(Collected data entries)
⁂

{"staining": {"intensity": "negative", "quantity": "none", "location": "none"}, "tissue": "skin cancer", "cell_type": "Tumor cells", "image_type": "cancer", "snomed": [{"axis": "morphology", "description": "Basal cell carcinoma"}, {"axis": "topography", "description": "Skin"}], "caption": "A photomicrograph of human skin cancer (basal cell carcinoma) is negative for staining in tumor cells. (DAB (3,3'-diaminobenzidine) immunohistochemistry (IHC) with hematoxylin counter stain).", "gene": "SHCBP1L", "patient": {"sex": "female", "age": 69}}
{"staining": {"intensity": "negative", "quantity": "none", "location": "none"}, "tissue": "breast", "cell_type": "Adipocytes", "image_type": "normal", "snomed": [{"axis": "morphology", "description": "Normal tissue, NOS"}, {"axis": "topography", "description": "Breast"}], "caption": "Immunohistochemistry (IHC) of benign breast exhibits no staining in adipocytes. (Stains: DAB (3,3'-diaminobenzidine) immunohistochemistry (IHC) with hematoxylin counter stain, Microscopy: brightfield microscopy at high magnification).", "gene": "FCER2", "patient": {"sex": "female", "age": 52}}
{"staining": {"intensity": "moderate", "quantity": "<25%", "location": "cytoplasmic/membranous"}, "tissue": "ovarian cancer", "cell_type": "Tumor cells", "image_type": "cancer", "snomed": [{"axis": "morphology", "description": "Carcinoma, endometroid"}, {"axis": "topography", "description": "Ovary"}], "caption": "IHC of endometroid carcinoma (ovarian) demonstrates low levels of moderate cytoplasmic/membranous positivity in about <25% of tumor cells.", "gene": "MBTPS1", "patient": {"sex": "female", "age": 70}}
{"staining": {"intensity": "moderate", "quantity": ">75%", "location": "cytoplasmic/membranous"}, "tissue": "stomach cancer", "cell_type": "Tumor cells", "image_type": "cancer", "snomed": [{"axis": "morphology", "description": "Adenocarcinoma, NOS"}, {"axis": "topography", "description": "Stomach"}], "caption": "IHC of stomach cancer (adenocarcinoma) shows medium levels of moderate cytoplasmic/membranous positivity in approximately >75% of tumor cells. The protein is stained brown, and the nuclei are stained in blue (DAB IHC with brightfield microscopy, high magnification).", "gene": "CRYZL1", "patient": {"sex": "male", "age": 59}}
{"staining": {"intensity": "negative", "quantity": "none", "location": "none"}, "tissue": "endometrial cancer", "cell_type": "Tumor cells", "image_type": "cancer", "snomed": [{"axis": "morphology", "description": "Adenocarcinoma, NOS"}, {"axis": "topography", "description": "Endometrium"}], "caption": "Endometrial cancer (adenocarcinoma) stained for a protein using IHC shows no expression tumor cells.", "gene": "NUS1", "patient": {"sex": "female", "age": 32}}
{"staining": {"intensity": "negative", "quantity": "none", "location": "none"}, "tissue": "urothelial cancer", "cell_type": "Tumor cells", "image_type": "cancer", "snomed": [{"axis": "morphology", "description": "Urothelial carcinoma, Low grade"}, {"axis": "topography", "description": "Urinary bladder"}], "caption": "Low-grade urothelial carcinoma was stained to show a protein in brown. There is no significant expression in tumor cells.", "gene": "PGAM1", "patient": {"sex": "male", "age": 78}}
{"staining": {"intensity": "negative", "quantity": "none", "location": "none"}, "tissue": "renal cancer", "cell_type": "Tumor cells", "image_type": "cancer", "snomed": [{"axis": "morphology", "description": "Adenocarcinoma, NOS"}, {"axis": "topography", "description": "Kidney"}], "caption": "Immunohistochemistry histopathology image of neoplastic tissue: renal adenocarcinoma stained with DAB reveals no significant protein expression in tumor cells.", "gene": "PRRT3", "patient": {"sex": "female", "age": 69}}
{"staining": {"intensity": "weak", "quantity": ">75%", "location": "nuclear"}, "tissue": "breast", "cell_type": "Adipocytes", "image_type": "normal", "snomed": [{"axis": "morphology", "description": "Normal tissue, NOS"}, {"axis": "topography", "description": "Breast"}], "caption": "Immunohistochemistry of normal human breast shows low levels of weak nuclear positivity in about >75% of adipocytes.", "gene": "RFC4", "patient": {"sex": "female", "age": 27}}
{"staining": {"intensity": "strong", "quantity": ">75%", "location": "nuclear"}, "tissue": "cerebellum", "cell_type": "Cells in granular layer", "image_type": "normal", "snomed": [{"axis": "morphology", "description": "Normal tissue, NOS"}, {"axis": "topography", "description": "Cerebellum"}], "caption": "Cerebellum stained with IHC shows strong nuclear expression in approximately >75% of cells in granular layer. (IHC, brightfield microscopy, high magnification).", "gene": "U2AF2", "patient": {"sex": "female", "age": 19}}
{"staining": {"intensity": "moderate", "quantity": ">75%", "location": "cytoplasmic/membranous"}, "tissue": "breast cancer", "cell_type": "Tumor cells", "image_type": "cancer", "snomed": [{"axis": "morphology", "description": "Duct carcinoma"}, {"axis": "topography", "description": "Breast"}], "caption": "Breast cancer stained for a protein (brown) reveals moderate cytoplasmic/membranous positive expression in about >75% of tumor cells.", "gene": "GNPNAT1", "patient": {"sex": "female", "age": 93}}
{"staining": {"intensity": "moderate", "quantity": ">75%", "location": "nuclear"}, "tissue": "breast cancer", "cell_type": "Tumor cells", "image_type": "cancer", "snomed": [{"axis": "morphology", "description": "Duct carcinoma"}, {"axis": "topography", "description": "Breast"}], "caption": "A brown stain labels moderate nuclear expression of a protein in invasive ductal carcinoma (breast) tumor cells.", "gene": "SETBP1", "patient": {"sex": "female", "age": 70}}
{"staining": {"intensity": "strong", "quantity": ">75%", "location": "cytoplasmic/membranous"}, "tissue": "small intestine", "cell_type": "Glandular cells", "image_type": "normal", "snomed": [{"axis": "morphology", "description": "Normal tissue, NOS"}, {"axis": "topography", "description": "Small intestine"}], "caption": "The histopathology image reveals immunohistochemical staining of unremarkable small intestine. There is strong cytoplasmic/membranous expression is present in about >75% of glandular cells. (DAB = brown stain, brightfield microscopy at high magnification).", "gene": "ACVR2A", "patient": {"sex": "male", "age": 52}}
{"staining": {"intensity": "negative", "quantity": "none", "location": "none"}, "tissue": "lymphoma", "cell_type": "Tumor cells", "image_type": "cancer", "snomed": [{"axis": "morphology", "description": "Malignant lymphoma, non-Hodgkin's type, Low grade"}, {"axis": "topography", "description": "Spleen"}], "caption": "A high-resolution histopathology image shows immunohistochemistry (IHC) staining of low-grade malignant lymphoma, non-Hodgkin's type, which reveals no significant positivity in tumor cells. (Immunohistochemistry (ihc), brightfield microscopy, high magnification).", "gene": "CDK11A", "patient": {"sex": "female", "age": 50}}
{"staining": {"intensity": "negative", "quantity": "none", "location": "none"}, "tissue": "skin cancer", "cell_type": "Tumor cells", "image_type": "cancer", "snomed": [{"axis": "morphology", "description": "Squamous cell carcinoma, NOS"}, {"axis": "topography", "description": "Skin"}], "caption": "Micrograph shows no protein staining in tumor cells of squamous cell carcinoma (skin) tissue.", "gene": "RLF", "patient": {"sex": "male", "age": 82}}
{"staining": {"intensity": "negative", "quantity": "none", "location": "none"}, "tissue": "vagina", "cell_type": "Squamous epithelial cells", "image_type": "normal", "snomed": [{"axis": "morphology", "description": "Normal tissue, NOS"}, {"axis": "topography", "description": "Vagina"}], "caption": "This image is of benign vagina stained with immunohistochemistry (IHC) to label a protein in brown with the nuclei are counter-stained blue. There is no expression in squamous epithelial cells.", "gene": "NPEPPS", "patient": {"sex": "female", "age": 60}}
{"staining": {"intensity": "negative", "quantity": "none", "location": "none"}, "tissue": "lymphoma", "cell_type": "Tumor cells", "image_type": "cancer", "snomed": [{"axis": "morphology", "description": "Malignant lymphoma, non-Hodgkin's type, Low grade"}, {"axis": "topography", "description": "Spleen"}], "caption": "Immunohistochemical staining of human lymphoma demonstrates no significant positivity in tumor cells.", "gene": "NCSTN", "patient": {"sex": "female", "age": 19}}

⁂

▸ Task brief
Within the data above, the span starting at the line containing "of stomach cancer" and ending at the line containing "histopathology image of" is to be retyped exactly, with no other lines.

▸ Answer to the exercise
{"staining": {"intensity": "moderate", "quantity": ">75%", "location": "cytoplasmic/membranous"}, "tissue": "stomach cancer", "cell_type": "Tumor cells", "image_type": "cancer", "snomed": [{"axis": "morphology", "description": "Adenocarcinoma, NOS"}, {"axis": "topography", "description": "Stomach"}], "caption": "IHC of stomach cancer (adenocarcinoma) shows medium levels of moderate cytoplasmic/membranous positivity in approximately >75% of tumor cells. The protein is stained brown, and the nuclei are stained in blue (DAB IHC with brightfield microscopy, high magnification).", "gene": "CRYZL1", "patient": {"sex": "male", "age": 59}}
{"staining": {"intensity": "negative", "quantity": "none", "location": "none"}, "tissue": "endometrial cancer", "cell_type": "Tumor cells", "image_type": "cancer", "snomed": [{"axis": "morphology", "description": "Adenocarcinoma, NOS"}, {"axis": "topography", "description": "Endometrium"}], "caption": "Endometrial cancer (adenocarcinoma) stained for a protein using IHC shows no expression tumor cells.", "gene": "NUS1", "patient": {"sex": "female", "age": 32}}
{"staining": {"intensity": "negative", "quantity": "none", "location": "none"}, "tissue": "urothelial cancer", "cell_type": "Tumor cells", "image_type": "cancer", "snomed": [{"axis": "morphology", "description": "Urothelial carcinoma, Low grade"}, {"axis": "topography", "description": "Urinary bladder"}], "caption": "Low-grade urothelial carcinoma was stained to show a protein in brown. There is no significant expression in tumor cells.", "gene": "PGAM1", "patient": {"sex": "male", "age": 78}}
{"staining": {"intensity": "negative", "quantity": "none", "location": "none"}, "tissue": "renal cancer", "cell_type": "Tumor cells", "image_type": "cancer", "snomed": [{"axis": "morphology", "description": "Adenocarcinoma, NOS"}, {"axis": "topography", "description": "Kidney"}], "caption": "Immunohistochemistry histopathology image of neoplastic tissue: renal adenocarcinoma stained with DAB reveals no significant protein expression in tumor cells.", "gene": "PRRT3", "patient": {"sex": "female", "age": 69}}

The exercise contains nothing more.